The marchers reached the intersection of Le Van Duyet Street, one of the most
important boulevards in Saigon, always jammed with heavy traffic. On one corner
of the intersection stood the massive, gray Cambodian consulate building,
with its stone lion statue. On two other corners were apartment buildings,
and on the fourth corner, an Esso service station. At precisely the center
of the intersection, the Buddhist car stopped, apparently stalled. The police
jeep was already halfway down the next block.
The marchers began to move past the car, and then abruptly turned left into Le
Van Duyet, quickly forming a circle about thirty feet in diameter, of which
the car formed a link. It was now nearly 9:20 A.M.
The monks in the car had gotten out, and one of them had opened its hood. From
inside, he pulled a five-gallon gasoline can made of translucent plastic,
filled to the brim with pink gasoline. Three other monks were walking from
the car side by side to the center of the circle. One of them placed a small
brown cushion on the pavement, and the monk in the center sat down on it,
crossing his legs in the traditional position of Buddhist meditation known
as the "lotus posture." This monk was the Venerable Thich Quang
Duc, destined to be known throughout the world as the primary saint of modern
Vietnamese Buddhism.
The three monks exchanged a few quiet words. The two who had flanked Quang Duc
brought the gasoline container quickly to the center of the circle, and poured
most of it over the bowed head and shoulders of the seated monk.
The monks stepped back, leaving the gasoline can next to the seated man. From
about twenty feet away, I could see Quang Duc move his hands slightly in his
lap striking a match. In a flash, he was sitting in the center of a column
of flame, which engulfed his entire body. A wail of horror rose from the monks
and nuns, many of whom prostrated themselves in the direction of the flames.
From time to time, a light breeze pulled the flames away from Quang Duc's face.
His eyes were closed, but his features were twisted in apparent pain. He remained
upright, his hands folded in his lap, for nearly ten minutes as the flesh
burned from his head and body. The reek of gasoline smoke and burning flesh
hung over the intersection like a pall.
Finally, Quang Duc fell backward, his blackened legs kicking convulsively for a minute
or so. Then he was still, and the flames gradually subsided.
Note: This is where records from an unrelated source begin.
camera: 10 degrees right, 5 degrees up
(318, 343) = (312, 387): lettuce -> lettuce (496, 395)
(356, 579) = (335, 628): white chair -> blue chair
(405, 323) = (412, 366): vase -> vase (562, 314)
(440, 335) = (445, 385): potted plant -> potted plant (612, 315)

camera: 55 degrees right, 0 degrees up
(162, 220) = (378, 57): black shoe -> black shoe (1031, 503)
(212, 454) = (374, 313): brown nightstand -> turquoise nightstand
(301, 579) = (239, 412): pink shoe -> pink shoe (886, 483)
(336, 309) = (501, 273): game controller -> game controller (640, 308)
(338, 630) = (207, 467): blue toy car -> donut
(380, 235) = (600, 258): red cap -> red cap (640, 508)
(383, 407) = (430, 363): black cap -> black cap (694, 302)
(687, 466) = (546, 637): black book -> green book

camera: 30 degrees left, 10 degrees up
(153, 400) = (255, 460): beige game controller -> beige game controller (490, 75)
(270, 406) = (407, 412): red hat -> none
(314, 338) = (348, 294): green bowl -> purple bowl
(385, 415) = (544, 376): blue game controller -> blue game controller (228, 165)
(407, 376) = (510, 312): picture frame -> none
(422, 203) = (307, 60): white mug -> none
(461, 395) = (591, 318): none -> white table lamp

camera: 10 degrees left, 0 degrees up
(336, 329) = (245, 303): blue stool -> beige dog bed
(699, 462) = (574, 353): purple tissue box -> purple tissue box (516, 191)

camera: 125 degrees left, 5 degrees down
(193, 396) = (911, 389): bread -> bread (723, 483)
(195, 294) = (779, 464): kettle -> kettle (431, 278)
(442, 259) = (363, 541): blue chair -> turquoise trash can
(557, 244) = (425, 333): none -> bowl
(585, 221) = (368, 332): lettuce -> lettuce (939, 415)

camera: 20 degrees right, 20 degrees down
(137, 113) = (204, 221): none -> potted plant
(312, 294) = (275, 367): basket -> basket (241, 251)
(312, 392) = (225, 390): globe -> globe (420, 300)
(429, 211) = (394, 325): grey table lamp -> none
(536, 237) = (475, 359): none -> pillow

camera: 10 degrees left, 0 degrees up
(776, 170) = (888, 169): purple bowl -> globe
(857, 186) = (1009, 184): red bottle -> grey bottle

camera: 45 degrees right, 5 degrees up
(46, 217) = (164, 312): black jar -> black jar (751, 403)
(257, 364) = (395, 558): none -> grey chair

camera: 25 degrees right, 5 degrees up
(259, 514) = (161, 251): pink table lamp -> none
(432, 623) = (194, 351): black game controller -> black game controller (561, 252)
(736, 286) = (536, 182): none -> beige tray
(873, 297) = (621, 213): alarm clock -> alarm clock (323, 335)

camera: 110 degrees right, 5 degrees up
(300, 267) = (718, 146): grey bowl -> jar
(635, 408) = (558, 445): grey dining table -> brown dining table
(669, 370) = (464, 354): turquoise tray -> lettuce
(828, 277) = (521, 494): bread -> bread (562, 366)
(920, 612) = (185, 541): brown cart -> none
While the monk burned, other monks stood in positions at all four entrances to the
intersection, holding banners reading: A Buddhist Priest Burns for Buddhist
Demands.
City police at first watched in stunned horror, and then began running around aimlessly
outside the circle of Buddhists. One of them radioed headquarters, and three
or four fire trucks arrived with a platoon of helmeted riot police carrying
fixed bayonets. The riot police charged down the street in a wave, but stopped
short in confusion a few yards from the circle. As the fire trucks moved down
the street, several . . .
. . . Thich Quang Duc's body was taken for cremation at the Buddhist cemetery
just outside Saigon, and monks in charge of burning the body claimed that
Quang Duc's heart would not burn. A singed piece of meat purporting to be
the heart was preserved in a glass chalice, becoming an object of worship.
Quang Duc's ashes were distributed to pagodas throughout the country. The yellow
robes in which his body had been carried were cut into tiny swatches and distributed
to Buddhist followers everywhere. Pinned to shirts and dresses, these bits
of cloth were thought to have miraculous healing properties, and also were
symbols of the Buddhist uprising against the government. At one point, police
tried to crack down on wearers of the yellow cloth, but there were too many
of them.
Tidings of miracles spread throughout the land. In the evening sky over Saigon, thousands
said they could see the weeping face of the Buddha in the clouds. Traffic
was jammed everywhere as crowds of people stood gazing into the sky.
Tens of thousands of followers poured through Xa Loi Pagoda each day to worship
before the heart in the glass chalice.